Text to read
_____
Getting the right product to the right customer the first time makes a big difference to business, said Intermec Canada solutions sales consultant Jim Thring. “You have a lot of data on what your customer has ordered but you need visibility as it moves through your warehouse or delivery mechanism,” said Thring. “You have these checks and balances to make sure the right things are happening all along the way.”

Rena Granofsky, senior partner, IT at retail consulting firm J.C. Williams Group said automation of business processes is one of the key drivers of mobile device technology. “(Manual processes) tie up valuable employee time,” said Granofsky. “(Rugged mobile computers) optimize what employees are doing in the store. (Employees) are more visible to customers and more available for customer service.”

While Corporate Express doesn’t operate in the same capacity as other office suppliers that have a retail presence like Staples or Grand & Toy, the same benefits apply in a warehouse/distribution setting. Thring said the CK30 is targeted to the warehouse space and is also popular with the government, particularly the defense department. “If you think of industries that have any type of supply chain or warehouse management type function that’s where these devices would play primarily,” said Thring. Other major vendors in this space include Psion and Symbol, said Granofsky. IDC Canada currently does not track shipments of ruggedized handhelds like Intermec’s CK30.
_____
Supplied records
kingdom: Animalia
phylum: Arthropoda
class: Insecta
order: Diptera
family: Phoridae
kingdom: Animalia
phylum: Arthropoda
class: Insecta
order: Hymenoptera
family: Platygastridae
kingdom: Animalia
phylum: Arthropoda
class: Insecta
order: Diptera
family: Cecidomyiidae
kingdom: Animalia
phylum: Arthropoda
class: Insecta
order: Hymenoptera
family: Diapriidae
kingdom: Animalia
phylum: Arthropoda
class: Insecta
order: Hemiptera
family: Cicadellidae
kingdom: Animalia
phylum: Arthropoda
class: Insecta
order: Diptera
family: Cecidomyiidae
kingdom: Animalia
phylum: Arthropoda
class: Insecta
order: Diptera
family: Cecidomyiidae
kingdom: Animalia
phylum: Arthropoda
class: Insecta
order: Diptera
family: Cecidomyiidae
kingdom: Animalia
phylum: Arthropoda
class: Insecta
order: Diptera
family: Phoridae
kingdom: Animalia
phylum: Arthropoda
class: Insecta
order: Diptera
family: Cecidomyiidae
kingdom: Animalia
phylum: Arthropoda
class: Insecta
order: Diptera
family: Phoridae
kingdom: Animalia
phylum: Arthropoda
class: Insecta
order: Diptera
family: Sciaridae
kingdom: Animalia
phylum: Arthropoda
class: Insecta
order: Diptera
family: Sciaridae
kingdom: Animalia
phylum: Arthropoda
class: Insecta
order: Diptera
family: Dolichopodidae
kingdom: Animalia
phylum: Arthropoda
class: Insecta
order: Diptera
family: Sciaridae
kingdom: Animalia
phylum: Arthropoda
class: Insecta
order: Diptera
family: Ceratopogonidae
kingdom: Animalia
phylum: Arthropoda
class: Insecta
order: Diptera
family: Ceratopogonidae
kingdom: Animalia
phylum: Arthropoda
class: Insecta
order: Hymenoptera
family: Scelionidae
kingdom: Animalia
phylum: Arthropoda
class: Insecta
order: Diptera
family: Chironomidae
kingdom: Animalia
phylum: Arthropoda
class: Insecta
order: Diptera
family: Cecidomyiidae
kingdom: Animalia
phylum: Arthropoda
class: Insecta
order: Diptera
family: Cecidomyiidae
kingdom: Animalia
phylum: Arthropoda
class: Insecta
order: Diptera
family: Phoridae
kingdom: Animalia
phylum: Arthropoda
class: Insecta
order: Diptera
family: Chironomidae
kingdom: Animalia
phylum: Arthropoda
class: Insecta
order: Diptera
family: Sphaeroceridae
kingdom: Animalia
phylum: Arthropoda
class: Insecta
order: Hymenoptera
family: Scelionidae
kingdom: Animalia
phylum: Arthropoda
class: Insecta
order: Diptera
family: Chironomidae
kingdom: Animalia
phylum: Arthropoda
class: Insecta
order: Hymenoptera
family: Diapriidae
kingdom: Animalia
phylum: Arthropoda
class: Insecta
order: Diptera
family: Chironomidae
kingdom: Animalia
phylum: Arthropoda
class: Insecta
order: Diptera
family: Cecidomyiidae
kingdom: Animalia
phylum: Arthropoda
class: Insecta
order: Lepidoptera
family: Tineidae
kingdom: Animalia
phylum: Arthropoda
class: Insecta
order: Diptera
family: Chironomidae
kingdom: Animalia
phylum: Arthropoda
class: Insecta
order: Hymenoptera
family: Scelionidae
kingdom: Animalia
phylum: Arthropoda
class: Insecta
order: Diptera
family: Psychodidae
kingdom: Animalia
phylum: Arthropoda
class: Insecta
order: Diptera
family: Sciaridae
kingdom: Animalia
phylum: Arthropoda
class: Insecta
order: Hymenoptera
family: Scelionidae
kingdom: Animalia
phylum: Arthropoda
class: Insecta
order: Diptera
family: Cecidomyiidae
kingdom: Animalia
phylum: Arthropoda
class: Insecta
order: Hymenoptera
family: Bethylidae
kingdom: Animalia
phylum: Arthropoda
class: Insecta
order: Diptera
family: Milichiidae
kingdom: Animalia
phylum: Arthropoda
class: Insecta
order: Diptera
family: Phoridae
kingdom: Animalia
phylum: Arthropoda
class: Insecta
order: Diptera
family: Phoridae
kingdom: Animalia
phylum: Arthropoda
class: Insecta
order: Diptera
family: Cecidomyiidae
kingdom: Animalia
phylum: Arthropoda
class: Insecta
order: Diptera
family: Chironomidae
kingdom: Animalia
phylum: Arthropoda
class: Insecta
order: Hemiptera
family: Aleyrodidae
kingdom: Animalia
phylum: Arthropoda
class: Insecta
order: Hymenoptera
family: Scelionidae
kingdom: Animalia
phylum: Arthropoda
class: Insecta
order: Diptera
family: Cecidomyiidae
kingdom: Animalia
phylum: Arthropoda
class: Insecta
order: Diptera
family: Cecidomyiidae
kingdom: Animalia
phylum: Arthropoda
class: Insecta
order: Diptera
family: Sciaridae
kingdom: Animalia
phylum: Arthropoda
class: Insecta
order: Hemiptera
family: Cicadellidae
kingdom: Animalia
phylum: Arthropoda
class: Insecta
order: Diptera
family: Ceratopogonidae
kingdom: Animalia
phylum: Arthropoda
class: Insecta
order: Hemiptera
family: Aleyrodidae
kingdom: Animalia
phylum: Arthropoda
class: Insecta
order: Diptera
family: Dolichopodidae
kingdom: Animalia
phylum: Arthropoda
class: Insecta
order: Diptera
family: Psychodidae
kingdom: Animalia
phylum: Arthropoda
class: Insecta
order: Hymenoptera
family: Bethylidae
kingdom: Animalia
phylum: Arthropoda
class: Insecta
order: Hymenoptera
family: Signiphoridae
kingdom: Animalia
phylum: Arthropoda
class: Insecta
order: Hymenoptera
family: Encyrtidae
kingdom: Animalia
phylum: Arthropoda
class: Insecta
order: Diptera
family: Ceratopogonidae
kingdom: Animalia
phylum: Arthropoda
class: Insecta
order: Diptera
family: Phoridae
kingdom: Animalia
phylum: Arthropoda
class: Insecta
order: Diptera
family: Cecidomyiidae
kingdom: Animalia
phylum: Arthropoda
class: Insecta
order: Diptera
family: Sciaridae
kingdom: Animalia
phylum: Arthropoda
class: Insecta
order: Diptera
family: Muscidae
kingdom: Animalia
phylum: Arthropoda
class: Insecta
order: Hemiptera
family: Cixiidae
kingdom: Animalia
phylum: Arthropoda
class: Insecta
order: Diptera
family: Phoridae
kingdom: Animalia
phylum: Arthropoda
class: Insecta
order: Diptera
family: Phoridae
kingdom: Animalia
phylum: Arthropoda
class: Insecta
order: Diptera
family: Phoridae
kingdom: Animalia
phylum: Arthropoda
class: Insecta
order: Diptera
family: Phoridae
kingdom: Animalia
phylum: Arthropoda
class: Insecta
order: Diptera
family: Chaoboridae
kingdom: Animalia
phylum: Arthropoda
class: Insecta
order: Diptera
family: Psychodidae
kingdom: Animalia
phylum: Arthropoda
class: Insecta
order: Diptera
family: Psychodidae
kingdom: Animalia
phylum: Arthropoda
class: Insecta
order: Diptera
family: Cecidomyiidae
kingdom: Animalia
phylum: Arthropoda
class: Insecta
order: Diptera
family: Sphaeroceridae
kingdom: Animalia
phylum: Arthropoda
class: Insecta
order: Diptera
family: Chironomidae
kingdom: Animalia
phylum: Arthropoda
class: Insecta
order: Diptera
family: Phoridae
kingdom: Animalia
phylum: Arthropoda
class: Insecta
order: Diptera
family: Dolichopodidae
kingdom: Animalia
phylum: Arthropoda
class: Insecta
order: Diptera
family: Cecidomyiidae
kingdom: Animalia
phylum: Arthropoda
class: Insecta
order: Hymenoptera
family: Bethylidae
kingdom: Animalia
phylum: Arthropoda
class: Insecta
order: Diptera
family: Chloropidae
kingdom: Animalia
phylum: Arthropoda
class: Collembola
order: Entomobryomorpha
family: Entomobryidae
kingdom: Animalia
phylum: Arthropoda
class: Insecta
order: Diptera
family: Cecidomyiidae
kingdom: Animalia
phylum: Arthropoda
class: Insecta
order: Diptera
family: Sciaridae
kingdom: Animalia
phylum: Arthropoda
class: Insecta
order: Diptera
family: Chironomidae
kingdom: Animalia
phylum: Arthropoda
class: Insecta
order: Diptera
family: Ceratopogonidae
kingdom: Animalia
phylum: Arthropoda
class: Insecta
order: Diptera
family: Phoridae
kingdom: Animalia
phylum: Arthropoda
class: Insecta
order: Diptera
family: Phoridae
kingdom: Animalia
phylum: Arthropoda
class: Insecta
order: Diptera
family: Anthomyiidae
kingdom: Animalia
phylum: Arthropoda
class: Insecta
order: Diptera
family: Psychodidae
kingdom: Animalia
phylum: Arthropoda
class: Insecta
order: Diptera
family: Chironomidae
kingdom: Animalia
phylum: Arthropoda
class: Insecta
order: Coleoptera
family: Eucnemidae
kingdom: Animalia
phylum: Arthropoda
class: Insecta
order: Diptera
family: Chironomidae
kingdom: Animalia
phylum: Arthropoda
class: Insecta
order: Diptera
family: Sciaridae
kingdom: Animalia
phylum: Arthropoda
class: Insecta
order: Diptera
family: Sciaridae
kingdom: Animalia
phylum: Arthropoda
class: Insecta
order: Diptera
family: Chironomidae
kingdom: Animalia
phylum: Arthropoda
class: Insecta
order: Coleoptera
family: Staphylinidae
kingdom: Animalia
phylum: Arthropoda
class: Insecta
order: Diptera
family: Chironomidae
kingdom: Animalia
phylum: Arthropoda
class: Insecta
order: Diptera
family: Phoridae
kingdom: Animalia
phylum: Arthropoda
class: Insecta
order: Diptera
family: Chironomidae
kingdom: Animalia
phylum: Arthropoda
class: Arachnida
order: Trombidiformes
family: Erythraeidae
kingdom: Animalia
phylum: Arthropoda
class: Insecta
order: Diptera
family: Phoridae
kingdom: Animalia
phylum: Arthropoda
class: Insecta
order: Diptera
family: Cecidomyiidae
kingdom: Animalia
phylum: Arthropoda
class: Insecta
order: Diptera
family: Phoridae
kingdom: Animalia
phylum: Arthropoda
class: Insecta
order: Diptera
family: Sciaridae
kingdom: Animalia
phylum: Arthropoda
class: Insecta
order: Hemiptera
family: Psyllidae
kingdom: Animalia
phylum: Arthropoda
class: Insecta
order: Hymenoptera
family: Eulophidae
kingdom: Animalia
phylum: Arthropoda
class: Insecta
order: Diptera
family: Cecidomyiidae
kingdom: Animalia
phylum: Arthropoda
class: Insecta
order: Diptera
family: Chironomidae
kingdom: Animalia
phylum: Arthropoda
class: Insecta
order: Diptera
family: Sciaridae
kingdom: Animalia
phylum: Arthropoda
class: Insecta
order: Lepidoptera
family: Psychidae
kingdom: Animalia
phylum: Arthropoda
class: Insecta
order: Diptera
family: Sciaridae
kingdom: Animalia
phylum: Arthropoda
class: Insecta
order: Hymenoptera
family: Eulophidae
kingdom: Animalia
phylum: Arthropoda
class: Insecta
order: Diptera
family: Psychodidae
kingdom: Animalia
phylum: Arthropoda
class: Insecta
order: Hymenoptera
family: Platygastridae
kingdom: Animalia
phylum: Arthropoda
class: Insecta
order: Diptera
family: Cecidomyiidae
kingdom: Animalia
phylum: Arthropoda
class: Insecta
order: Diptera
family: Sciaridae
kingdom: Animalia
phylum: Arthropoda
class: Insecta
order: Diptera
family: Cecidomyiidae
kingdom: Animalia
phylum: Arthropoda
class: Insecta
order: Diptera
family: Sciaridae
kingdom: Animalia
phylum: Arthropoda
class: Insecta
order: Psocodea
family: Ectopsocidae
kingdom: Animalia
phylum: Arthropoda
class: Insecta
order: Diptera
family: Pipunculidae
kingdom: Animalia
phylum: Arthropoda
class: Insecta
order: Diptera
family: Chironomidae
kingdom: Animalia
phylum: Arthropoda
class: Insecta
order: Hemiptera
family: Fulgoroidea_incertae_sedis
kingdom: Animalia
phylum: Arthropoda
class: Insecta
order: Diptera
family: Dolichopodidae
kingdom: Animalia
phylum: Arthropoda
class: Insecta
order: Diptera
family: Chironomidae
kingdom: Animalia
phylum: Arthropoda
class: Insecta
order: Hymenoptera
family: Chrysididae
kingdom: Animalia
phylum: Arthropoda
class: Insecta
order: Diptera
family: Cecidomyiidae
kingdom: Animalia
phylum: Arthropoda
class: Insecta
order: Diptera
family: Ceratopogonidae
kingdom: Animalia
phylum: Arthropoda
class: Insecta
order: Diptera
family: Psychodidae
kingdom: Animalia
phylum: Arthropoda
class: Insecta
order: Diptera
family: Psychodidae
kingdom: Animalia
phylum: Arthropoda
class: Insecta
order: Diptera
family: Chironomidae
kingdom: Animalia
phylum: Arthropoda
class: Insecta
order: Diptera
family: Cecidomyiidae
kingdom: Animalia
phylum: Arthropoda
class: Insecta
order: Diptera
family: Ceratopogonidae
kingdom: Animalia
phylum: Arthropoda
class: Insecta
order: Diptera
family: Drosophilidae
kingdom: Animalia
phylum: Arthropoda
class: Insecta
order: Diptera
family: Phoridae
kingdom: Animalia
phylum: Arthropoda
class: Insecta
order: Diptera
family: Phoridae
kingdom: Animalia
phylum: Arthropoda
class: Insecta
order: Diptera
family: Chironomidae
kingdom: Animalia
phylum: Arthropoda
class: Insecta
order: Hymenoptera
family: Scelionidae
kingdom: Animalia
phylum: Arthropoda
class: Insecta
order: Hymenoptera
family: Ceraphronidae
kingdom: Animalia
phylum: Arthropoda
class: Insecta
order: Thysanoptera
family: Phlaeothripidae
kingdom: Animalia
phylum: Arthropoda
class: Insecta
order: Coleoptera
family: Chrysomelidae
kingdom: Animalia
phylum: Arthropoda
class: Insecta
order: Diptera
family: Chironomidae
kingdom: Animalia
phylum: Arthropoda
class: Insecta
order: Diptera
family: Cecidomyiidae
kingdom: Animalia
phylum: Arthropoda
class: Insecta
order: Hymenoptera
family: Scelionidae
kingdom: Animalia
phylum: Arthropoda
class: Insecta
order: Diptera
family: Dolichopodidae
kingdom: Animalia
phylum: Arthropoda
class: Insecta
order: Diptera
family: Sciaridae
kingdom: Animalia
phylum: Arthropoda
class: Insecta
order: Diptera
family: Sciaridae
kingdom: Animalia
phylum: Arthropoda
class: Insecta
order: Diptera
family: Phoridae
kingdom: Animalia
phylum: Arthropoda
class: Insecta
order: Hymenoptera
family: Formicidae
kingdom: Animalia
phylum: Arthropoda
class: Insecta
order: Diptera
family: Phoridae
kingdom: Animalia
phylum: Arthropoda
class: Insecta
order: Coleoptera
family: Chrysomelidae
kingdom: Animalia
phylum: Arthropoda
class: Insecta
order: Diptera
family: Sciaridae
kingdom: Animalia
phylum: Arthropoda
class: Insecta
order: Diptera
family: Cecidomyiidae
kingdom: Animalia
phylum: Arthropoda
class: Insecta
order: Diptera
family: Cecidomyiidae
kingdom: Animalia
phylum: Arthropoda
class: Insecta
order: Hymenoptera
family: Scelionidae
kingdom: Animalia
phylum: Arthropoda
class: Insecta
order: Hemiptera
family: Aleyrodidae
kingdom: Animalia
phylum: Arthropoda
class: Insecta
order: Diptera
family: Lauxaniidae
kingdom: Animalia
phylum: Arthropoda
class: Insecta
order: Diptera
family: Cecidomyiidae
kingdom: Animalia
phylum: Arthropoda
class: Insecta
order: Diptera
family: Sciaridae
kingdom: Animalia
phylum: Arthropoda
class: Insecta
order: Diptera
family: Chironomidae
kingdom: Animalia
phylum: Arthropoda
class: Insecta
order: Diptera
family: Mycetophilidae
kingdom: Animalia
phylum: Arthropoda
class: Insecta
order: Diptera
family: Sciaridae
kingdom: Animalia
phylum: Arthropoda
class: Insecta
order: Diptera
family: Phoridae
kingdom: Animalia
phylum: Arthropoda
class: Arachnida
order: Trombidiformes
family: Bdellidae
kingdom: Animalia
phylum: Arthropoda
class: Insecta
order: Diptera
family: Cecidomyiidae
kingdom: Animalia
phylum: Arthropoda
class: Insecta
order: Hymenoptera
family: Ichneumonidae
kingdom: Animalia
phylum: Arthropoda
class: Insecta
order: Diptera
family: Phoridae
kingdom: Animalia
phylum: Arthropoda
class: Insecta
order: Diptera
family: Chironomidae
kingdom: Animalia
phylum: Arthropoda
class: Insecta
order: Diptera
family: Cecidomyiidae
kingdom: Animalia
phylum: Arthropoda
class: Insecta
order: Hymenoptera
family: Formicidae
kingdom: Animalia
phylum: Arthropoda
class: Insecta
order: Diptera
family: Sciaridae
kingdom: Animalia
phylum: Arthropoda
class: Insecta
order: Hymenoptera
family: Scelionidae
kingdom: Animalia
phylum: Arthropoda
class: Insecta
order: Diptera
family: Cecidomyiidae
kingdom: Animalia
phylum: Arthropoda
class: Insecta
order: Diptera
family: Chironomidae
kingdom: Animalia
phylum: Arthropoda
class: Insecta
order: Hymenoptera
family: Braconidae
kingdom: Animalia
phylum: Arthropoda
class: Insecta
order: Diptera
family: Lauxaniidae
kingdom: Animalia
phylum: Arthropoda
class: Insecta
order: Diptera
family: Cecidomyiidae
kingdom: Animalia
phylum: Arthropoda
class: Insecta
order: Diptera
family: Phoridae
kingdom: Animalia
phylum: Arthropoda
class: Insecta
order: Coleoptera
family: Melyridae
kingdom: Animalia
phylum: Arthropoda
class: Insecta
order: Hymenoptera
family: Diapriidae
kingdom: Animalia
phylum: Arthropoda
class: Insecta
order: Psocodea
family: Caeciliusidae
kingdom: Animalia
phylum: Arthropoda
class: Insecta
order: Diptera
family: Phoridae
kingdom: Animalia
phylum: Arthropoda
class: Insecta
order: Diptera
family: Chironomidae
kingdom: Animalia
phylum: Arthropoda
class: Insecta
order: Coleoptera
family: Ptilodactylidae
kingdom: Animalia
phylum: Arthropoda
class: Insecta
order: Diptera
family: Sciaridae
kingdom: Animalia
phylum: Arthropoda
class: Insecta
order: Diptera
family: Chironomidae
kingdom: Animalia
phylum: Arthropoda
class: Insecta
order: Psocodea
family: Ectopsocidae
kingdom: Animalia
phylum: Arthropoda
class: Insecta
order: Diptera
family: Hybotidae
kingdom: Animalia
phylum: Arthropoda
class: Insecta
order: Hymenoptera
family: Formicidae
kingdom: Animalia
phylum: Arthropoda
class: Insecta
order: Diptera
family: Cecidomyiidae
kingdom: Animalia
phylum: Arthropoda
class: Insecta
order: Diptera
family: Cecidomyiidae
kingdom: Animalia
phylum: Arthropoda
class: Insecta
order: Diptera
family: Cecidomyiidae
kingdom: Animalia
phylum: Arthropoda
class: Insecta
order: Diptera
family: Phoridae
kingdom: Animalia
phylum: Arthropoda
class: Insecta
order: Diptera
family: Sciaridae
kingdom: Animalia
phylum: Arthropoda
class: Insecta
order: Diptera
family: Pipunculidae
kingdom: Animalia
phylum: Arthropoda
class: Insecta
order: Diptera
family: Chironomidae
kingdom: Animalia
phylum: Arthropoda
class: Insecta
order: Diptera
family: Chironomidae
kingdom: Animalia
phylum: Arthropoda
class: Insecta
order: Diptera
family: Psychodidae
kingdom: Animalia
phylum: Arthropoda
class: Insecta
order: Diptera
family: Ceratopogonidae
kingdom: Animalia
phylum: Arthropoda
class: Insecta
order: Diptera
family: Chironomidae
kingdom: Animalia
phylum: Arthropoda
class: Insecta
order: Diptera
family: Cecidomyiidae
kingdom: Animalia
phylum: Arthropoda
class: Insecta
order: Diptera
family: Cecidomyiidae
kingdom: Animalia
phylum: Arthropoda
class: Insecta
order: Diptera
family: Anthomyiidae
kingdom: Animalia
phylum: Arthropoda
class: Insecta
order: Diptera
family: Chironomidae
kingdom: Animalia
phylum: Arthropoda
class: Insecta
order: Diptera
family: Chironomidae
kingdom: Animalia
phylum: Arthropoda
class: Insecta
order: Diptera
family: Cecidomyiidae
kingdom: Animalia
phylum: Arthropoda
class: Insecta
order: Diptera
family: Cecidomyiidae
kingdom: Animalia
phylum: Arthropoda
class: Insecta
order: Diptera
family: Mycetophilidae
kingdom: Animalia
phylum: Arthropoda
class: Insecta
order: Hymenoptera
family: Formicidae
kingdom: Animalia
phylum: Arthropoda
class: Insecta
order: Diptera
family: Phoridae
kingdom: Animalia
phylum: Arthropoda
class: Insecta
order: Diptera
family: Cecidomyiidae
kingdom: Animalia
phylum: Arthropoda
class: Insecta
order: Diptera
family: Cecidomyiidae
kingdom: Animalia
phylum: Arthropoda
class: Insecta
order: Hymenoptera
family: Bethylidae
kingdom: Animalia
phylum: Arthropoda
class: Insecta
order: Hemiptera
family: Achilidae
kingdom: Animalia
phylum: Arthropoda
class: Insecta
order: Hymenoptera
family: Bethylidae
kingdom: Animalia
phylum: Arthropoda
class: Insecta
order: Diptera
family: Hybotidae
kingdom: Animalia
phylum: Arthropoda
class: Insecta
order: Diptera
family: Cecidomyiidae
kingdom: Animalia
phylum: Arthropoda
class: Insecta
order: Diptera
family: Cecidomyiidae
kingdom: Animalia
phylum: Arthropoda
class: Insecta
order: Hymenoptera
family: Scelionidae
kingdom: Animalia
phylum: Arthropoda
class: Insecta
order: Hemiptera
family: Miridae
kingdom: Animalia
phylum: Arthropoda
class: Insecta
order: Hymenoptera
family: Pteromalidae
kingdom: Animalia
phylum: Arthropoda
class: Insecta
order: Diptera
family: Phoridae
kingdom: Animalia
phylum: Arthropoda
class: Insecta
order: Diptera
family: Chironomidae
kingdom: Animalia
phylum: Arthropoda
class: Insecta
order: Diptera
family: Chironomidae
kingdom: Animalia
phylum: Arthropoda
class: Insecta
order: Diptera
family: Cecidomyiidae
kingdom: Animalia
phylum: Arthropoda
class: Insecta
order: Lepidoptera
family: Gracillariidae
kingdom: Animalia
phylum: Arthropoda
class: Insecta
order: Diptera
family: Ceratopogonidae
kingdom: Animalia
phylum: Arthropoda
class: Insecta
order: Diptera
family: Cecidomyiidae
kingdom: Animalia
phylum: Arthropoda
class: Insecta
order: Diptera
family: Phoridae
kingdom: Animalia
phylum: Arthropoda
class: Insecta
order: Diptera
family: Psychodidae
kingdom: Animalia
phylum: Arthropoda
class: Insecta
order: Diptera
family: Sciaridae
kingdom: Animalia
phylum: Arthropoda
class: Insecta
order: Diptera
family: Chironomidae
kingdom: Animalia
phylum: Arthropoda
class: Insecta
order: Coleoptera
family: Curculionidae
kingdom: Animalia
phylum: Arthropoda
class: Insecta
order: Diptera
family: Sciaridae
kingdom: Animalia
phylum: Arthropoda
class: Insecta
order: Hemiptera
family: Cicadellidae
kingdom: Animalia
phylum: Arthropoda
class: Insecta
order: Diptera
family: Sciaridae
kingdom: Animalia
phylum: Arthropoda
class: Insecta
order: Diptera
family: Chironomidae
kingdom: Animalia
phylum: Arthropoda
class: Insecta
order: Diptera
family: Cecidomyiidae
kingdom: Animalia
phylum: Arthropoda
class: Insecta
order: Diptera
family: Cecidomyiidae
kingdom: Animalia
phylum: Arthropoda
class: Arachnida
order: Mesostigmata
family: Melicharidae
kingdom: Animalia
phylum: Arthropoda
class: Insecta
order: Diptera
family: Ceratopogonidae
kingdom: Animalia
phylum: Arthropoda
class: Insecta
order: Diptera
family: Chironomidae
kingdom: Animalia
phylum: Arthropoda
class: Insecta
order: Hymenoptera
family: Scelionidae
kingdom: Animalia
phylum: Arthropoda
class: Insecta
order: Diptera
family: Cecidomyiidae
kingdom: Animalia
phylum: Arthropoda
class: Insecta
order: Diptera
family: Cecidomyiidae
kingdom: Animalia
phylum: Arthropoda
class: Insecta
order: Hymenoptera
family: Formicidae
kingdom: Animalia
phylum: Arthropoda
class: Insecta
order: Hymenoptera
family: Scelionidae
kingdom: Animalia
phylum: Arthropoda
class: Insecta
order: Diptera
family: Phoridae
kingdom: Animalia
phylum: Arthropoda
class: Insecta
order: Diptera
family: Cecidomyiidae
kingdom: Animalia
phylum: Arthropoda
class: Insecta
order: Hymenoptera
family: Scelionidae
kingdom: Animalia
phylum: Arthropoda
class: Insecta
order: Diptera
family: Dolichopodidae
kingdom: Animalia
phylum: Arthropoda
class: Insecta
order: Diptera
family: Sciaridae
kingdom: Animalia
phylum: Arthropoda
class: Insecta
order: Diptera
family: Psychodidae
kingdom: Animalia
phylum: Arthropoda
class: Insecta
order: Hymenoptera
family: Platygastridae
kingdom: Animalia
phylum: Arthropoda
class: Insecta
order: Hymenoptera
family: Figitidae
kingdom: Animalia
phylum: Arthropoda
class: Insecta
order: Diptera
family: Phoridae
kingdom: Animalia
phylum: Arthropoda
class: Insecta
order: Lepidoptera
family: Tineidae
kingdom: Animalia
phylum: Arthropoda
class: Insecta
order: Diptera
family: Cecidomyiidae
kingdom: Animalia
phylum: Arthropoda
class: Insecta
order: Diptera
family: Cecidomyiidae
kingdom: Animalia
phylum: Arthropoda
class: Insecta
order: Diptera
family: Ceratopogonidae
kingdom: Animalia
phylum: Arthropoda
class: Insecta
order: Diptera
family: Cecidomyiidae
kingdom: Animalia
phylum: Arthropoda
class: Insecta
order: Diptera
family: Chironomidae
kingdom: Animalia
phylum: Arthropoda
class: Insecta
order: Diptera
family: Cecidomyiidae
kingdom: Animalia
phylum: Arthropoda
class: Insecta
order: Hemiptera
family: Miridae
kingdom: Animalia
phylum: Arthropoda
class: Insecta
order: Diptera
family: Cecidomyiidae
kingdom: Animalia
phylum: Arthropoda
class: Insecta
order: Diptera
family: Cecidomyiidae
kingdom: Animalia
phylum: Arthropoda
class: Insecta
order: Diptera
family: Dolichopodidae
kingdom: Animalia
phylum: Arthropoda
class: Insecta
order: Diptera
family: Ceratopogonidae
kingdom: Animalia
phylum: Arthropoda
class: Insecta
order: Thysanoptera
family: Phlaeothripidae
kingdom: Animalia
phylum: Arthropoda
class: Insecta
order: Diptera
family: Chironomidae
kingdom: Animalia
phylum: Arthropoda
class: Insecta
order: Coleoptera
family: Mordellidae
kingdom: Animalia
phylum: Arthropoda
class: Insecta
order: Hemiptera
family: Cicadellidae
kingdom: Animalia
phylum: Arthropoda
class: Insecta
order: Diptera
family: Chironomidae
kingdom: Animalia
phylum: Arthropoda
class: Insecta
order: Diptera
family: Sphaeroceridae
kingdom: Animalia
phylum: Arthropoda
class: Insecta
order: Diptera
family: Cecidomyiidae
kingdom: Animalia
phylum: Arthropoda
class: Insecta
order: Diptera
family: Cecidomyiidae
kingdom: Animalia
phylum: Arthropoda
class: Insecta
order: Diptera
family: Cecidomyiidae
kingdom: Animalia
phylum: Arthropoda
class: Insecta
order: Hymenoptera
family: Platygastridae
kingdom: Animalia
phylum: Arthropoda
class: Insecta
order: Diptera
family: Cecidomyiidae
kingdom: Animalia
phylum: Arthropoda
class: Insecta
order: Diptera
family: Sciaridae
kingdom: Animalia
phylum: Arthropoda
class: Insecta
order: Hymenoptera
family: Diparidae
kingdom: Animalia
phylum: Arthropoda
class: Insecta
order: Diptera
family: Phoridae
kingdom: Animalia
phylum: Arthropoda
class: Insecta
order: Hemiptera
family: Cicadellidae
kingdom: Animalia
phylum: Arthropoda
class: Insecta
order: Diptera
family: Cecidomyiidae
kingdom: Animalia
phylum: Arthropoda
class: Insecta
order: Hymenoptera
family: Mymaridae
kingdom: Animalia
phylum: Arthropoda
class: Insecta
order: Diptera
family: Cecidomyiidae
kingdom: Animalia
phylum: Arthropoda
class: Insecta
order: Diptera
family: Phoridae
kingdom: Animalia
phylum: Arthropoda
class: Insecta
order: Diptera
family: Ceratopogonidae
_____
The problem
Transcribe the full passage about rugged mobile computers in warehouse and retail work, word for word.

Worked answer
Getting the right product to the right customer the first time makes a big difference to business, said Intermec Canada solutions sales consultant Jim Thring. “You have a lot of data on what your customer has ordered but you need visibility as it moves through your warehouse or delivery mechanism,” said Thring. “You have these checks and balances to make sure the right things are happening all along the way.”

Rena Granofsky, senior partner, IT at retail consulting firm J.C. Williams Group said automation of business processes is one of the key drivers of mobile device technology. “(Manual processes) tie up valuable employee time,” said Granofsky. “(Rugged mobile computers) optimize what employees are doing in the store. (Employees) are more visible to customers and more available for customer service.”

While Corporate Express doesn’t operate in the same capacity as other office suppliers that have a retail presence like Staples or Grand & Toy, the same benefits apply in a warehouse/distribution setting. Thring said the CK30 is targeted to the warehouse space and is also popular with the government, particularly the defense department. “If you think of industries that have any type of supply chain or warehouse management type function that’s where these devices would play primarily,” said Thring. Other major vendors in this space include Psion and Symbol, said Granofsky. IDC Canada currently does not track shipments of ruggedized handhelds like Intermec’s CK30.